Unless you play the bagpipes or enjoy hearing the mystical, stirring music produced on this archaic instrument, you may never have heard of the Ontario town of Maxville.
Maxville has only one claim to fame but it is enough to endear it to Canadians with Gaelic blood in their veins. Nestled in Glengarry County, an agricultural area long steeped in Gaelic tradition, Maxville is the home of the largest highland games in North America. Since 1947 the town has hosted an annual one-day piping competition that is the mecca of North America pipers and lovers of pipe music.
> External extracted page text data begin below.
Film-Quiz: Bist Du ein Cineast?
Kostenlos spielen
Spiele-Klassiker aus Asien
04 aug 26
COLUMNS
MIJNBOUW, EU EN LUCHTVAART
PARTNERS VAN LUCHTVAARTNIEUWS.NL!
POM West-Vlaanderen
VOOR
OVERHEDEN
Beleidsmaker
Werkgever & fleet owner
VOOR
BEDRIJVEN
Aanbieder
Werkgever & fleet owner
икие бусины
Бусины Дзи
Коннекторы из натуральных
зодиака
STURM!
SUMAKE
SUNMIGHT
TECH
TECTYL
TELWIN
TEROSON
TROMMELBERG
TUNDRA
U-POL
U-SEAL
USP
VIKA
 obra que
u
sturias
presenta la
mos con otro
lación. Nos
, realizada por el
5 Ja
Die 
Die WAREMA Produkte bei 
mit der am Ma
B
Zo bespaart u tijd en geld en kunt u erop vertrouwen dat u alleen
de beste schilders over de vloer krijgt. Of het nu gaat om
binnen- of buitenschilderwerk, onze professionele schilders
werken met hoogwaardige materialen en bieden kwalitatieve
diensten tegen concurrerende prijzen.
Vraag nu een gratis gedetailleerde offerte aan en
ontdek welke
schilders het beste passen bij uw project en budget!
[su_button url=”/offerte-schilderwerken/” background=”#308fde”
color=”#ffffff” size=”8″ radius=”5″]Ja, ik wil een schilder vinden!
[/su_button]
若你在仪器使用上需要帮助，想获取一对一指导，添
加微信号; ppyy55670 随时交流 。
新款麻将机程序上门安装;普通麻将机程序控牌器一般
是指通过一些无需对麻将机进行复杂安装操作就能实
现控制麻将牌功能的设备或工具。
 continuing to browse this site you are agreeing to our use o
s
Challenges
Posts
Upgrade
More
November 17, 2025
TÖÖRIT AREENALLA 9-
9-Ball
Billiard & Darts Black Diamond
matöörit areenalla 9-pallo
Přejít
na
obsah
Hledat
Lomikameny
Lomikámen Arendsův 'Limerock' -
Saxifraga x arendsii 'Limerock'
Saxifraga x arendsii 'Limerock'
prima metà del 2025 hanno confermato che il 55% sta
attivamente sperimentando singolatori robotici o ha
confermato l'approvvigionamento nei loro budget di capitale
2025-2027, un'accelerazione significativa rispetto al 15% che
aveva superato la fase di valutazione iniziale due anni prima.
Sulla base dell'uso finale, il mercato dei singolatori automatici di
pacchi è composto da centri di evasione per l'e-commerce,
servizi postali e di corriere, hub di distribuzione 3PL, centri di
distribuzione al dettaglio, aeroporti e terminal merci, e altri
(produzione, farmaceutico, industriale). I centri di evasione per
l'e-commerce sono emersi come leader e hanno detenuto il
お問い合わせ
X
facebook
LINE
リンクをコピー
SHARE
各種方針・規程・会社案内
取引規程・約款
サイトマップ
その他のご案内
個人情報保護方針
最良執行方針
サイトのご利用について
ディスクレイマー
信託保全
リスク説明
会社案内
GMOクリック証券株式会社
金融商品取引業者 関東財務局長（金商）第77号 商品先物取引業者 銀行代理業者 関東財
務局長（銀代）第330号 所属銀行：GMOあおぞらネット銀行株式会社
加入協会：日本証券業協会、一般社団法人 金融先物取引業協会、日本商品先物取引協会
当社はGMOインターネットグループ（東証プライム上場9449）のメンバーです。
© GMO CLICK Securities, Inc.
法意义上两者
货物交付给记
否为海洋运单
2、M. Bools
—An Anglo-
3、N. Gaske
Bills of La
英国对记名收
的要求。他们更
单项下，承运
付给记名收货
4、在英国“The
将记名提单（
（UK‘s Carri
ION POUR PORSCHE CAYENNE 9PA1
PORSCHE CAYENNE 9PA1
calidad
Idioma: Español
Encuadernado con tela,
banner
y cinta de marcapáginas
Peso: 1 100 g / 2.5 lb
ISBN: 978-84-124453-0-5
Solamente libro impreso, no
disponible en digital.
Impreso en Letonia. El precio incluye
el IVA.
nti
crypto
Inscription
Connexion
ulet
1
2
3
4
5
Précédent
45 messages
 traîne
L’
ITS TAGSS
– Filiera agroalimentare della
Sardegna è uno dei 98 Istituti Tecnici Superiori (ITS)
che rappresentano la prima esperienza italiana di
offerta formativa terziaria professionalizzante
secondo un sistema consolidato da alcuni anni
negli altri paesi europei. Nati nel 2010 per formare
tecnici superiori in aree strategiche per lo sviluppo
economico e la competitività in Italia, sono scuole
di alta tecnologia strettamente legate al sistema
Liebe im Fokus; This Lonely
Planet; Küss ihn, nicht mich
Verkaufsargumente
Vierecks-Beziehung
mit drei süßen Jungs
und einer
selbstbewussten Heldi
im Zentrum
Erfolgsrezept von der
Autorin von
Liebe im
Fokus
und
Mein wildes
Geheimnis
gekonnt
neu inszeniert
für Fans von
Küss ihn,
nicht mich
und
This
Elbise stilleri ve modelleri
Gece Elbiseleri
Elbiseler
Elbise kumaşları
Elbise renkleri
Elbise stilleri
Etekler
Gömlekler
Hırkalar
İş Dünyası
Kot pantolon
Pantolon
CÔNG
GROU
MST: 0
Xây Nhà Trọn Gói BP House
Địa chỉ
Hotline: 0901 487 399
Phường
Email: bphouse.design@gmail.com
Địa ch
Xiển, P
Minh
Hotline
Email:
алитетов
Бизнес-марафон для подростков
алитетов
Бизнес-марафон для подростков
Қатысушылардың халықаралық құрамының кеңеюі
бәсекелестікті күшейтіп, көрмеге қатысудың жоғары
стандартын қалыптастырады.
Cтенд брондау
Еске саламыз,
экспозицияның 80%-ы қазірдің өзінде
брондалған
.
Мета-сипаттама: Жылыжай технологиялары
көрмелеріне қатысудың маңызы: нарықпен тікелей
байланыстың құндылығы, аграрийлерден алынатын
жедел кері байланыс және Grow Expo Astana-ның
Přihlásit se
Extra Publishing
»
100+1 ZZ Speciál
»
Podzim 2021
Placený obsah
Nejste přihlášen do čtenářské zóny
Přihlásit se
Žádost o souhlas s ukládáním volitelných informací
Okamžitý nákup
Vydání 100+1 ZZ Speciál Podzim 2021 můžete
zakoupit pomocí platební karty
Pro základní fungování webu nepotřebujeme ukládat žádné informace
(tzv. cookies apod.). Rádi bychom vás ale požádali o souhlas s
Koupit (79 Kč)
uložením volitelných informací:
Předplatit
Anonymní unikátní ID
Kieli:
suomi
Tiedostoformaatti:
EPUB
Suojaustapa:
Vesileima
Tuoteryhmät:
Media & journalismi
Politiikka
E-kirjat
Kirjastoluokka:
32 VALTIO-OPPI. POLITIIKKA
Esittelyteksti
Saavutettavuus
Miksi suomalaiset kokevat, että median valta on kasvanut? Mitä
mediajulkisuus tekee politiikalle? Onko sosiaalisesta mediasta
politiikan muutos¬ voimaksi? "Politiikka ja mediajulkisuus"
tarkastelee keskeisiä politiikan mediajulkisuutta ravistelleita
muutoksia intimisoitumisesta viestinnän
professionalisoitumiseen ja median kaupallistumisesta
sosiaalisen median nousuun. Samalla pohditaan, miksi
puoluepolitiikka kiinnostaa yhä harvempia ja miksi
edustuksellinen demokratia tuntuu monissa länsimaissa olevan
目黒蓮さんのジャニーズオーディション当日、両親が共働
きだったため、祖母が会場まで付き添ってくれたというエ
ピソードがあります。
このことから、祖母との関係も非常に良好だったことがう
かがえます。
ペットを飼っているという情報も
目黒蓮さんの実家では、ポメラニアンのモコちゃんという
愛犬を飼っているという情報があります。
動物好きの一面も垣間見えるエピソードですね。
It is more of an understatement than an exaggeration to state that the aspiration of most Canadian pipers is to compete at Maxville.
Nova Scotia has annual piping competitions that are similar to Maxville’s. At Antigonish, Halifax, St. Anne’s and Pugwash for example. These are nearly identical in format but lack the scope and caliber of the Maxville games.
This is not meant to denigrate Nova Scotia pipe bands or pipers but to point out that provincial competitions such as ours are stepping-stones to Maxville. The level of piping in Nova Scotia is actually quite high. Several years ago, for example, the Halifax Police Pipe Band swept away all competition here, won at Maxville against the best bands in North America and only missed taking the world championship in Scotland by a whisker. Recently a junior band from the Gaelic College at St. Anne’s won in Nova Scotia, won at Maxville and in Scotland, prevailing over the top pipe bands in the world.
It’s a given that only the best bands compete at Maxville. Or to put it another way, the level of playing is so high at Maxville that unless a band has been shining at regional or provincial competitions it doesn’t have much chance. Pipers speak of Maxville as the ultimate piping competition and, true or not, as the unofficial Canadian championship of pipe bands.
This year Nova Scotia was represented at Maxville by the Halifax Police Pipe band and a junior band from Dartmouth. Some 65 bands from Canada and the United States competed at four levels (grades one to four). Since it is a one-day competition the grades are judged simultaneously, which means that in an area not much bigger than two football fields there is ongoing piping for the better part of a day.
I was at Maxville this year, the first time I’ve attended a piping competition of this magnitude. Someone told me it would be wall to wall piping and total confusion with so much happening at the same time. Like many pipers, however, I’ve dreamed for years of going to Maxville and listening to the best bands in Canada and I expected that the positives would outweigh the negatives.
Did Maxville live up to my expectations? Imagine, hockey fans, being on the ice with Howe, Orr, Gretzky, Hull, Belliveau and Richard. Picture being on the basketball court with Jordan, Bird, Magic Johnson, Chamberlain and Kareem Abdul Jabbar.
Imagine that you…. Well, you get the picture. As well as being a great cultural Canadian tradition, Maxville is a pipers and pipe music lover’s paradise. What more can be said?